Similarly, the depth of an idea is the essential point of the idea, as it is essentially, transcending explanation or definition. This is also what is called the Omek Hamusag (depth of the understandable, or more literally the depth of what can be grasped.) This is when one understands an explanation so that they actually get the point of it, that which was not actually explained. It is from this inner point that everything spreads out from, forming the many explanations of one's understanding to all sides, with a great width, encompassing many details.

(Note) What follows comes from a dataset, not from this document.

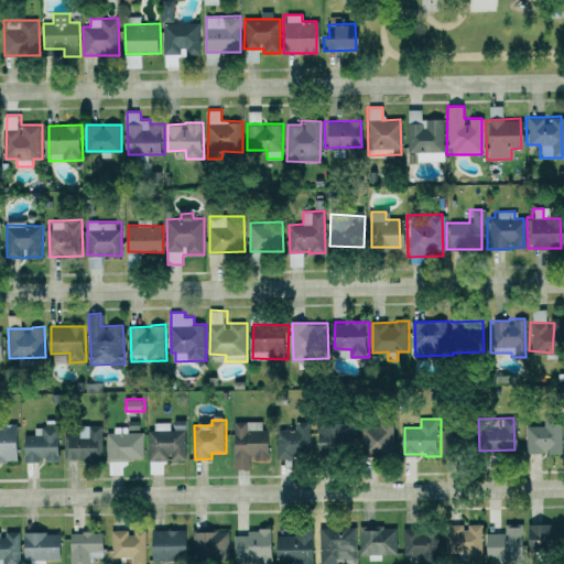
[(236,468),(255,468),(255,459),(272,458),(272,430),(249,430),(249,421),(236,421),(236,468)]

For example, when one learns how to add in school, the teacher gives a few examples on the board and shows, step by step, how they are solved. Then the teacher gives the students different problems for homework, ones that were not explained before. But how are the students supposed to solve them if they were never explained before? The answer is that after the students were explained a few examples they get the hang of how it’s done. This was the real point or depth of the explanations, so that they can add any problem, not just the ones they were given. So that once one knows how to add in the way of a point - in a way that ‘you just do it,’ then one can add any problem. Then one's understanding will automatically encompasses the width, of how to add all of the specific problems, as well. So too the length of an idea, with the intense descent of the idea to be enclothed in examples and analogies. This too comes out of the original depth and was included within it. Like when a teacher teaches young children how to add, even beginning with 1 + 1 = 2 is too abstract and must be lowered into a more physical example, like one apple plus one apple is two apples. Now the inner theory of mathematics can really be applied to add anything and the knowledge of adding apples was included in the inner understanding of how to add and once one learns how to add then one can add anything.